Problem details: All entries below must be written out verbatim, and the images must be dropped.

[Stored data entries]
════════════════════
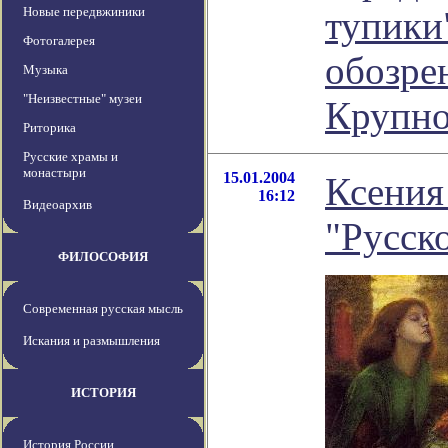
Новые передвжиники
тупики"
Фотогалерея
обозре
Музыка
"Неизвестные" музеи
Крупно
Риторика
Русские храмы и
монастыри
15.01.2004
Ксения
16:12
Видеоархив
"Русск
ФИЛОСОФИЯ
Современная русская мысль
Искания и размышления
ИСТОРИЯ
История России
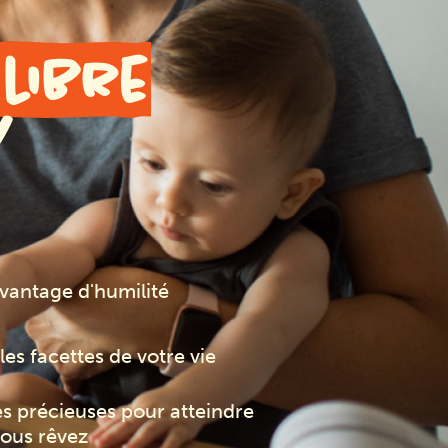
ilibre
!
avantage d'humilité
les facettes de votre vie
es précieuses pour atteindre
vous rêvez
════════════════════
Written reply:
Новые передвжиники
тупики"
Фотогалерея
обозре
Музыка
"Неизвестные" музеи
Крупно
Риторика
Русские храмы и
монастыри
15.01.2004
Ксения
16:12
Видеоархив
"Русск
ФИЛОСОФИЯ
Современная русская мысль
Искания и размышления
ИСТОРИЯ
История России
ilibre
!
avantage d'humilité
les facettes de votre vie
es précieuses pour atteindre
vous rêvez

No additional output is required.